Several lines of evidence link imprinted regions and autism predisposition. Schanen (2006) has pointed out that the gene loci with suggestive or possible linkage to autism overlap or are in close proximity to regions subject to genomic imprinting. The evidence is strongest for loci on 7q and 15q. Duplication of proximal 15q, when derived from the mother, has been associated with autism. When duplication from the same region is derived from the father, autism does not occur. Deletions of the maternal copy of the same region on 15q, paternal disomy, and mutations of UBE3A cause Angelman syndrome, a disorder that typically presents with autistic features and mental retardation. Hence, silencing or overexpression of genes from this region appears to predispose to autism. Jiang et al. (2004) have proposed a mixed epigenetic and genetic model for autism based on abnormal DNA methylation at the 5′ CpG island of UBE3A, on chromosome 15, in one autism brain, decreased E6-AP protein (product of UBE3A) in several autism brains, and sharing of paternal 15q alleles in one cohort of autism sibpairs. MECP2, the X chromosomal gene responsible for Rett syndrome, exerts its effect by binding individual CpGs and recruiting other repression-related factors. A primary target of this effect is UBE3A, the gene responsible for Angelman syndrome. This may explain the clinical similarities between Rett and Angelman syndrome. Hussman (2001) and Martin et al. (2000) have suggested that GABAergic inhibition predisposes to autism. Three GABA receptor subunits (GABA α, β, γ) are located near the imprinted region of chromosome 15q.
Less work has been performed on the putative autism loci on 7q. Campbell et al. (2006) have found the C allele in the promotor of MET receptor tyrosine kinase in the 7q31 autism candidate region to be a risk factor in autism. The C allele reduces MET expression and alters binding of transcription factors. Schanen (2006) reviewed the status of genes in the imprinted cluster on 7q21.3 finding several attractive candidates, but none that had conclusive evidence for autism susceptibility. Freitag (2007) suggested that RELN, LAMB1, and EN2 were perhaps the three most promising autism candidate genes on chromosome 7.
Skuse (2000) has proposed that at least one loci on the X chromosome is imprinted, being expressed only from the paternal chromosome. Patients with Turner syndrome (45,X) who have a maternal X are more vulnerable to impairments in language and social interactions, whereas those with a paternal X may be protected, having significantly better social adjustment and superior language skills. Xp deletions of the boundary between the Xp pseudoautosomal region and marker DXS7103 have been found in three females with autism (Thomas et al. 1999).
Silencing and overexpression of genes with normal DNA sequence on the single X chromosome in males and the active X chromosome in females have been identified as biological phenomena of significance. The most prominent example of gene silencing occurs in the fragile X syndrome. The pathology is based on expansion and methylation of a CGG repeat in the 5′ untranslated region of the FMR1 gene. Methylation and silencing of expression typically occur when the CGG repeat number exceeds 200 copies (Lubs 1969, Sutherland 1977, Oberle et al. 1991, Yu et al. 1991).
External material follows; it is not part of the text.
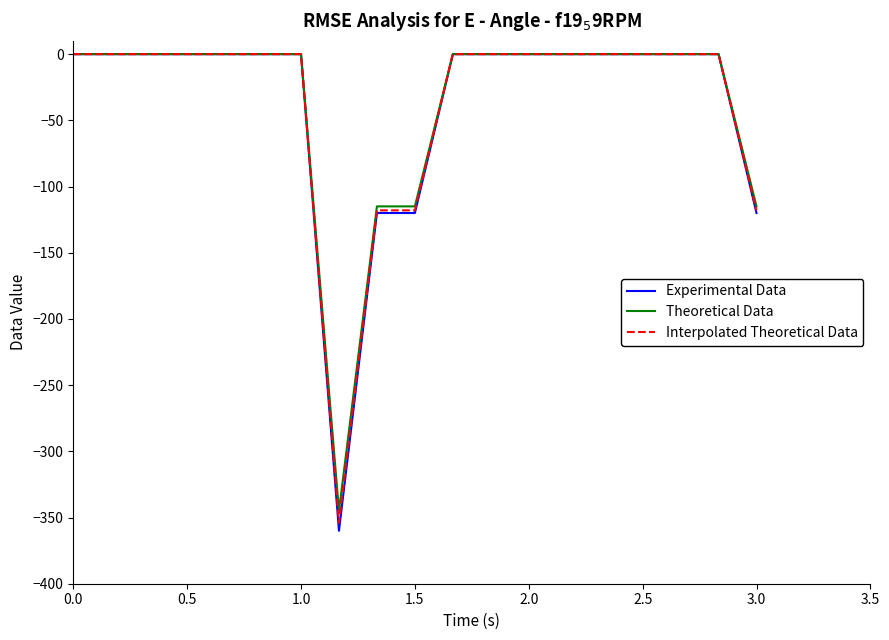

What is the average value of the Theoretical Data series?

-36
Overexpression of MECP2 caused by duplication of the gene and adjacent region in Xq28 has been documented in numerous cases of males with mental retardation, hypotonia, and recurrent infections (Pai et al. 1997, Lubs et al. 1999, Van Esch et al. 2005, Friez et al. 2006). Males with duplication of MECP2 likewise have an increased risk of autism spectrum disorders (Meins et al. 2005, Friez et al. 2006).
The various chromosomal alterations and gene mutations currently reported in association with autism indicate the genetically heterogeneous nature of autism and taken together account for only a minority (less than 20%) of cases.